● **Work to be completed**: Write out, word for word, only the lines from the one with "допълнение на Закона за защита на" to the end of the data below.

● **Material provided**:
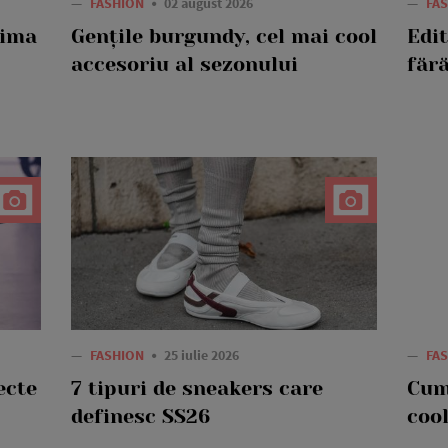
—
FASHION
02 august 2026
—
FA
rima
Gențile burgundy, cel mai cool
Edi
accesoriu al sezonului
fără
—
FASHION
25 iulie 2026
—
FA
ecte
7 tipuri de sneakers care
Cum
definesc SS26
cool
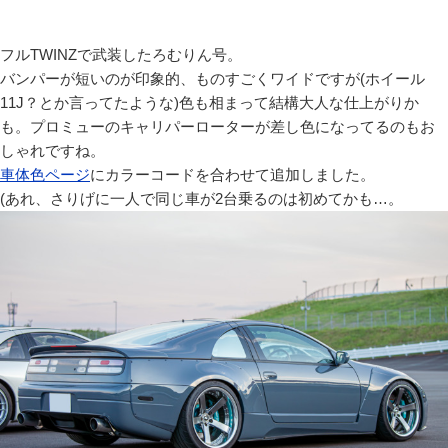
フルTWINZで武装したろむりん号。
バンパーが短いのが印象的、ものすごくワイドですが(ホイール
11J？とか言ってたような)色も相まって結構大人な仕上がりか
も。プロミューのキャリパーローターが差し色になってるのもお
しゃれですね。
車体色ページ
にカラーコードを合わせて追加しました。
(あれ、さりげに一人で同じ車が2台乗るのは初めてかも…。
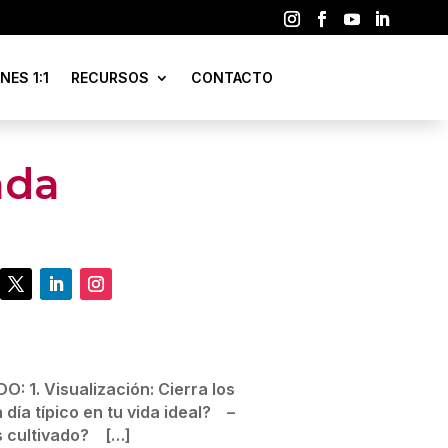
NES 1:1
RECURSOS
CONTACTO
ada
O: 1. Visualización: Cierra los
 día típico en tu vida ideal? –
 cultivado? […]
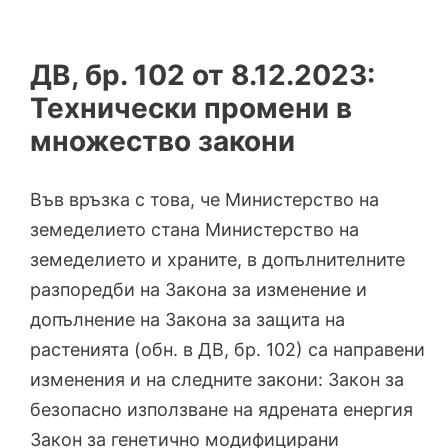
ДВ, бр. 102 от 8.12.2023:
Технически промени в
множество закони
Във връзка с това, че Министерство на
земеделието стана Министерство на
земеделието и храните, в допълнителните
разпоредби на Закона за изменение и
допълнение на Закона за защита на
растенията (обн. в ДВ, бр. 102) са направени
изменения и на следните закони: Закон за
безопасно използване на ядрената енергия
Закон за генетично модифицирани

● **Solution to this exercise**:
допълнение на Закона за защита на
растенията (обн. в ДВ, бр. 102) са направени
изменения и на следните закони: Закон за
безопасно използване на ядрената енергия
Закон за генетично модифицирани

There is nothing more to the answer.